Available data START

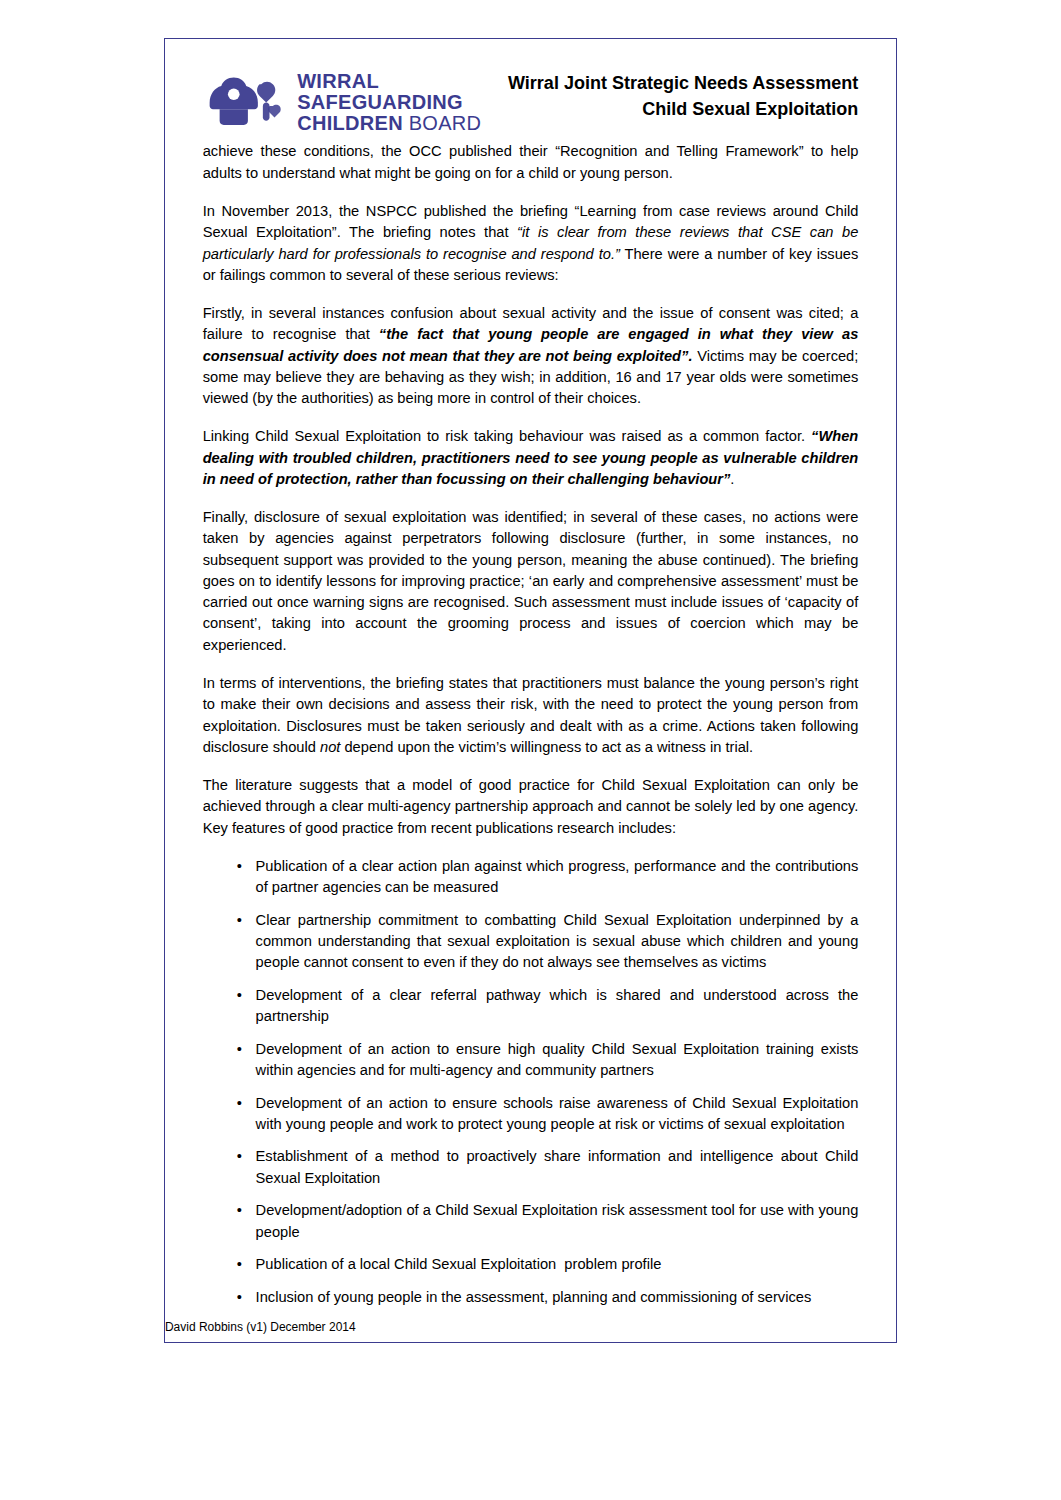WIRRAL
SAFEGUARDING
CHILDREN BOARD
Wirral Joint Strategic Needs Assessment
Child Sexual Exploitation
achieve these conditions, the OCC published their “Recognition and Telling Framework” to help adults to understand what might be going on for a child or young person.
In November 2013, the NSPCC published the briefing “Learning from case reviews around Child Sexual Exploitation”. The briefing notes that “it is clear from these reviews that CSE can be particularly hard for professionals to recognise and respond to.” There were a number of key issues or failings common to several of these serious reviews:
Firstly, in several instances confusion about sexual activity and the issue of consent was cited; a failure to recognise that “the fact that young people are engaged in what they view as consensual activity does not mean that they are not being exploited”. Victims may be coerced; some may believe they are behaving as they wish; in addition, 16 and 17 year olds were sometimes viewed (by the authorities) as being more in control of their choices.
Linking Child Sexual Exploitation to risk taking behaviour was raised as a common factor. “When dealing with troubled children, practitioners need to see young people as vulnerable children in need of protection, rather than focussing on their challenging behaviour”.
Finally, disclosure of sexual exploitation was identified; in several of these cases, no actions were taken by agencies against perpetrators following disclosure (further, in some instances, no subsequent support was provided to the young person, meaning the abuse continued). The briefing goes on to identify lessons for improving practice; ‘an early and comprehensive assessment’ must be carried out once warning signs are recognised. Such assessment must include issues of ‘capacity of consent’, taking into account the grooming process and issues of coercion which may be experienced.
In terms of interventions, the briefing states that practitioners must balance the young person’s right to make their own decisions and assess their risk, with the need to protect the young person from exploitation. Disclosures must be taken seriously and dealt with as a crime. Actions taken following disclosure should not depend upon the victim’s willingness to act as a witness in trial.
The literature suggests that a model of good practice for Child Sexual Exploitation can only be achieved through a clear multi-agency partnership approach and cannot be solely led by one agency. Key features of good practice from recent publications research includes:
Publication of a clear action plan against which progress, performance and the contributions of partner agencies can be measured
Clear partnership commitment to combatting Child Sexual Exploitation underpinned by a common understanding that sexual exploitation is sexual abuse which children and young people cannot consent to even if they do not always see themselves as victims
Development of a clear referral pathway which is shared and understood across the partnership
Development of an action to ensure high quality Child Sexual Exploitation training exists within agencies and for multi-agency and community partners
Development of an action to ensure schools raise awareness of Child Sexual Exploitation with young people and work to protect young people at risk or victims of sexual exploitation
Establishment of a method to proactively share information and intelligence about Child Sexual Exploitation
Development/adoption of a Child Sexual Exploitation risk assessment tool for use with young people
Publication of a local Child Sexual Exploitation problem profile
Inclusion of young people in the assessment, planning and commissioning of services
David Robbins (v1) December 2014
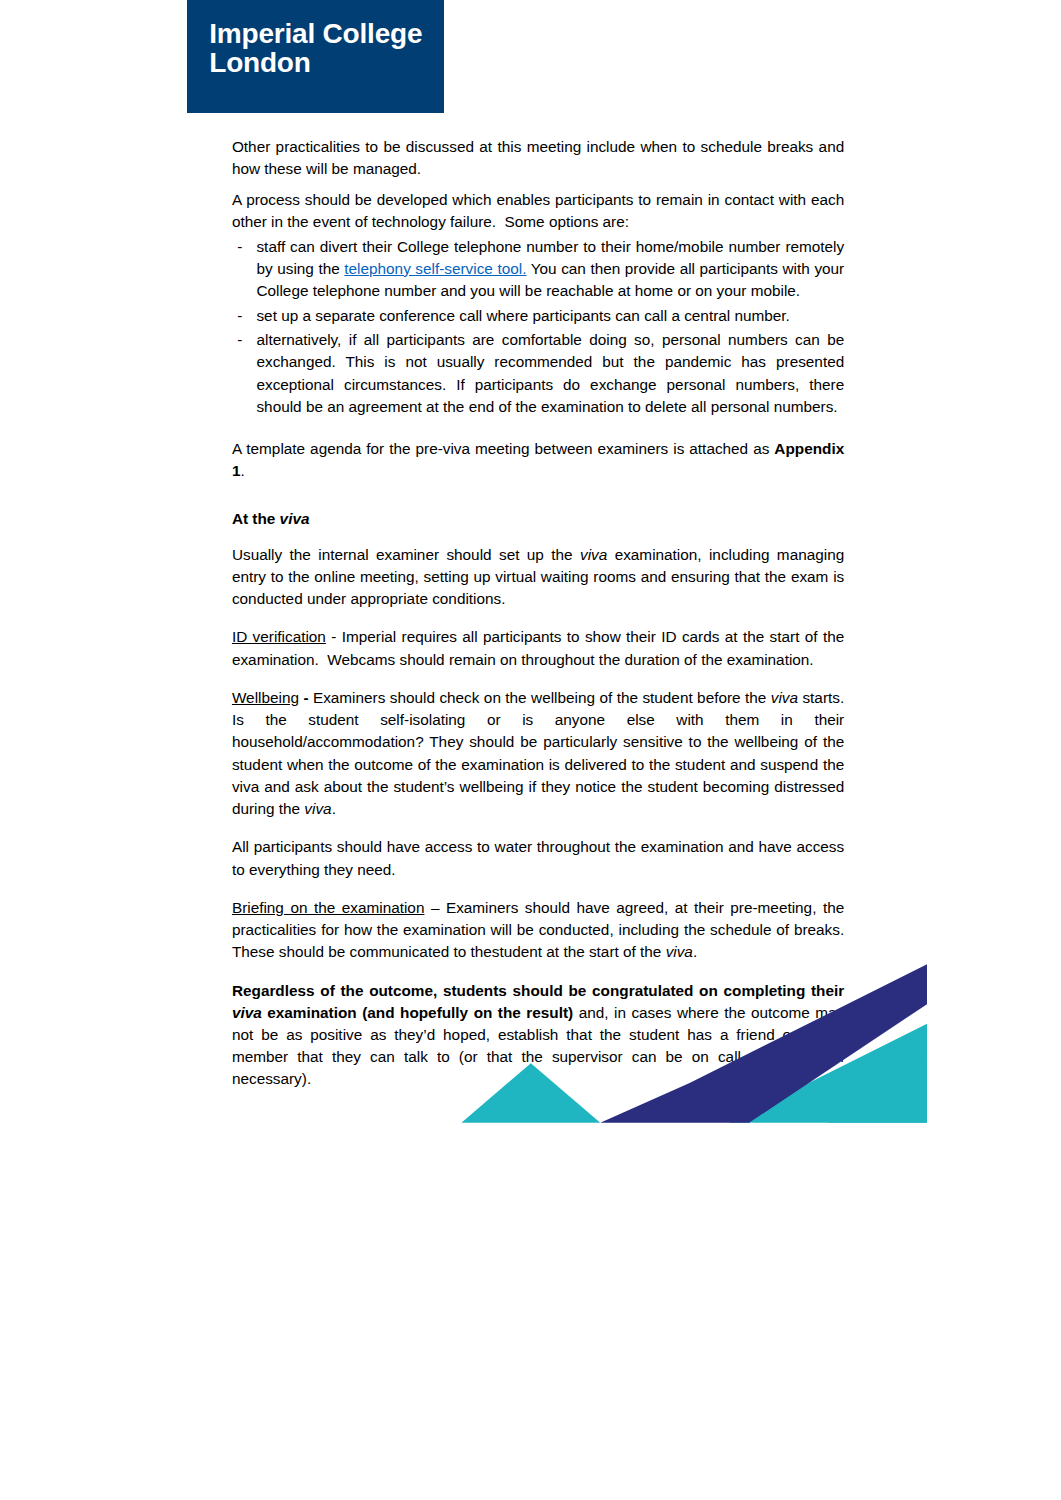Imperial College
London
Other practicalities to be discussed at this meeting include when to schedule breaks and how these will be managed.
A process should be developed which enables participants to remain in contact with each other in the event of technology failure. Some options are:
staff can divert their College telephone number to their home/mobile number remotely by using the telephony self-service tool. You can then provide all participants with your College telephone number and you will be reachable at home or on your mobile.
set up a separate conference call where participants can call a central number.
alternatively, if all participants are comfortable doing so, personal numbers can be exchanged. This is not usually recommended but the pandemic has presented exceptional circumstances. If participants do exchange personal numbers, there should be an agreement at the end of the examination to delete all personal numbers.
A template agenda for the pre-viva meeting between examiners is attached as Appendix 1.
At the viva
Usually the internal examiner should set up the viva examination, including managing entry to the online meeting, setting up virtual waiting rooms and ensuring that the exam is conducted under appropriate conditions.
ID verification - Imperial requires all participants to show their ID cards at the start of the examination. Webcams should remain on throughout the duration of the examination.
Wellbeing - Examiners should check on the wellbeing of the student before the viva starts. Is the student self-isolating or is anyone else with them in their household/accommodation? They should be particularly sensitive to the wellbeing of the student when the outcome of the examination is delivered to the student and suspend the viva and ask about the student’s wellbeing if they notice the student becoming distressed during the viva.
All participants should have access to water throughout the examination and have access to everything they need.
Briefing on the examination – Examiners should have agreed, at their pre-meeting, the practicalities for how the examination will be conducted, including the schedule of breaks. These should be communicated to thestudent at the start of the viva.
Regardless of the outcome, students should be congratulated on completing their viva examination (and hopefully on the result) and, in cases where the outcome may not be as positive as they’d hoped, establish that the student has a friend or family member that they can talk to (or that the supervisor can be on call to support, if necessary).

Available data END

Assignment: Once the pictures are set aside, write out each record exactly.

Response to this exercise:
WIRRAL
SAFEGUARDING
CHILDREN BOARD
Wirral Joint Strategic Needs Assessment
Child Sexual Exploitation
achieve these conditions, the OCC published their “Recognition and Telling Framework” to help adults to understand what might be going on for a child or young person.
In November 2013, the NSPCC published the briefing “Learning from case reviews around Child Sexual Exploitation”. The briefing notes that “it is clear from these reviews that CSE can be particularly hard for professionals to recognise and respond to.” There were a number of key issues or failings common to several of these serious reviews:
Firstly, in several instances confusion about sexual activity and the issue of consent was cited; a failure to recognise that “the fact that young people are engaged in what they view as consensual activity does not mean that they are not being exploited”. Victims may be coerced; some may believe they are behaving as they wish; in addition, 16 and 17 year olds were sometimes viewed (by the authorities) as being more in control of their choices.
Linking Child Sexual Exploitation to risk taking behaviour was raised as a common factor. “When dealing with troubled children, practitioners need to see young people as vulnerable children in need of protection, rather than focussing on their challenging behaviour”.
Finally, disclosure of sexual exploitation was identified; in several of these cases, no actions were taken by agencies against perpetrators following disclosure (further, in some instances, no subsequent support was provided to the young person, meaning the abuse continued). The briefing goes on to identify lessons for improving practice; ‘an early and comprehensive assessment’ must be carried out once warning signs are recognised. Such assessment must include issues of ‘capacity of consent’, taking into account the grooming process and issues of coercion which may be experienced.
In terms of interventions, the briefing states that practitioners must balance the young person’s right to make their own decisions and assess their risk, with the need to protect the young person from exploitation. Disclosures must be taken seriously and dealt with as a crime. Actions taken following disclosure should not depend upon the victim’s willingness to act as a witness in trial.
The literature suggests that a model of good practice for Child Sexual Exploitation can only be achieved through a clear multi-agency partnership approach and cannot be solely led by one agency. Key features of good practice from recent publications research includes:
Publication of a clear action plan against which progress, performance and the contributions of partner agencies can be measured
Clear partnership commitment to combatting Child Sexual Exploitation underpinned by a common understanding that sexual exploitation is sexual abuse which children and young people cannot consent to even if they do not always see themselves as victims
Development of a clear referral pathway which is shared and understood across the partnership
Development of an action to ensure high quality Child Sexual Exploitation training exists within agencies and for multi-agency and community partners
Development of an action to ensure schools raise awareness of Child Sexual Exploitation with young people and work to protect young people at risk or victims of sexual exploitation
Establishment of a method to proactively share information and intelligence about Child Sexual Exploitation
Development/adoption of a Child Sexual Exploitation risk assessment tool for use with young people
Publication of a local Child Sexual Exploitation problem profile
Inclusion of young people in the assessment, planning and commissioning of services
David Robbins (v1) December 2014
Imperial College
London
Other practicalities to be discussed at this meeting include when to schedule breaks and how these will be managed.
A process should be developed which enables participants to remain in contact with each other in the event of technology failure. Some options are:
staff can divert their College telephone number to their home/mobile number remotely by using the telephony self-service tool. You can then provide all participants with your College telephone number and you will be reachable at home or on your mobile.
set up a separate conference call where participants can call a central number.
alternatively, if all participants are comfortable doing so, personal numbers can be exchanged. This is not usually recommended but the pandemic has presented exceptional circumstances. If participants do exchange personal numbers, there should be an agreement at the end of the examination to delete all personal numbers.
A template agenda for the pre-viva meeting between examiners is attached as Appendix 1.
At the viva
Usually the internal examiner should set up the viva examination, including managing entry to the online meeting, setting up virtual waiting rooms and ensuring that the exam is conducted under appropriate conditions.
ID verification - Imperial requires all participants to show their ID cards at the start of the examination. Webcams should remain on throughout the duration of the examination.
Wellbeing - Examiners should check on the wellbeing of the student before the viva starts. Is the student self-isolating or is anyone else with them in their household/accommodation? They should be particularly sensitive to the wellbeing of the student when the outcome of the examination is delivered to the student and suspend the viva and ask about the student’s wellbeing if they notice the student becoming distressed during the viva.
All participants should have access to water throughout the examination and have access to everything they need.
Briefing on the examination – Examiners should have agreed, at their pre-meeting, the practicalities for how the examination will be conducted, including the schedule of breaks. These should be communicated to thestudent at the start of the viva.
Regardless of the outcome, students should be congratulated on completing their viva examination (and hopefully on the result) and, in cases where the outcome may not be as positive as they’d hoped, establish that the student has a friend or family member that they can talk to (or that the supervisor can be on call to support, if necessary).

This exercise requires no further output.